Stal, Liudmila Nikolaevna
Stal’, Liudmila Nikolaevna
Born Mar. 2 (14), 1872, in Ekaterinoslav, now Dnepropetrovsk; died Apr. 23,1939, in Moscow. Russian revolutionary; leader in the international women’s movement. Member of the Communist Party from 1897.
The daughter of a factory owner, Stal’ became involved in the revolutionary movement in 1890 and conducted party work in St. Petersburg, Odessa, Kursk, Moscow, and Ekaterinoslav. A member of local committees of the RSDLP, she was arrested several times and exiled. She emigrated in 1907 and assisted in the work of the Bolshevik section in Paris and of the French socialist party. From 1912 to 1914 she contributed to the newspaper Pravda and was a member of the editorial board of the journal Rabotnitsa (The Woman Worker).

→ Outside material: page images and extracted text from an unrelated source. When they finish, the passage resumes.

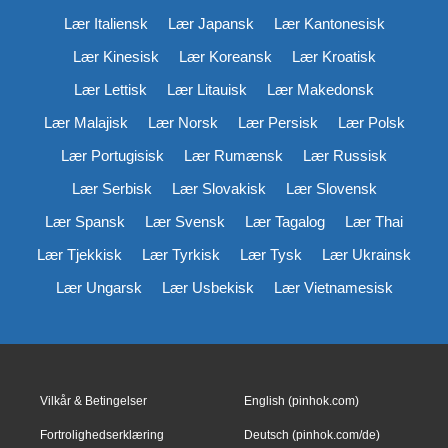
Lær Italiensk
Lær Japansk
Lær Kantonesisk
Lær Kinesisk
Lær Koreansk
Lær Kroatisk
Lær Lettisk
Lær Litauisk
Lær Makedonsk
Lær Malajisk
Lær Norsk
Lær Persisk
Lær Polsk
Lær Portugisisk
Lær Rumænsk
Lær Russisk
Lær Serbisk
Lær Slovakisk
Lær Slovensk
Lær Spansk
Lær Svensk
Lær Tagalog
Lær Thai
Lær Tjekkisk
Lær Tyrkisk
Lær Tysk
Lær Ukrainsk
Lær Ungarsk
Lær Usbekisk
Lær Vietnamesisk
Vilkår & Betingelser
English (pinhok.com)
Fortrolighedserklæring
Deutsch (pinhok.com/de)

After the February Revolution of 1917, Stal’ was an agitator for the St. Petersburg Committee of the RSDLP(B). She took part in the work of the Seventh (April) All-Russian Conference of the RSDLP(B). Beginning in August of that year she worked in Kronstadt as a member of the Presidium of the committee of the RSDLP(B) and of the Executive Committee of the city soviet. From 1918 to 1920 she was engaged in political education work in the Red Army and was a member of the Ufa and Viatka (Kirov) provincial committees of the RCP(B).
In 1920, Stal’ became head of the department of women workers of the Caucasian Bureau of the RCP(B). From 1921 to 1923 she was a member of the International Women’s Secretariat of the Executive Committee of the Comintern. At the same time she was a staff member in the department of women workers of the Central Committee of the RCP(B) and head of the department of mass-circulation literature for working and peasant women at Gosizdat (State Publishing House of the RSFSR). In 1924 she also became editor of the journal Kommunistka (The Woman Communist), and beginning in 1928 she took part in scholarly work at the Museum of the Revolution of the USSR.
Stal’ was a delegate to the Eighth and Sixteenth Congresses of the RCP(B). She was awarded the Order of Lenin.
REFERENCES
Lenin, V. I. Poln. sobr. soch., 5th ed. (See Index volume, part 2, p. 474.)Slavnye bol’shevichki. Moscow, 1958.
U istokov partii, 2nd ed. Moscow, 1969.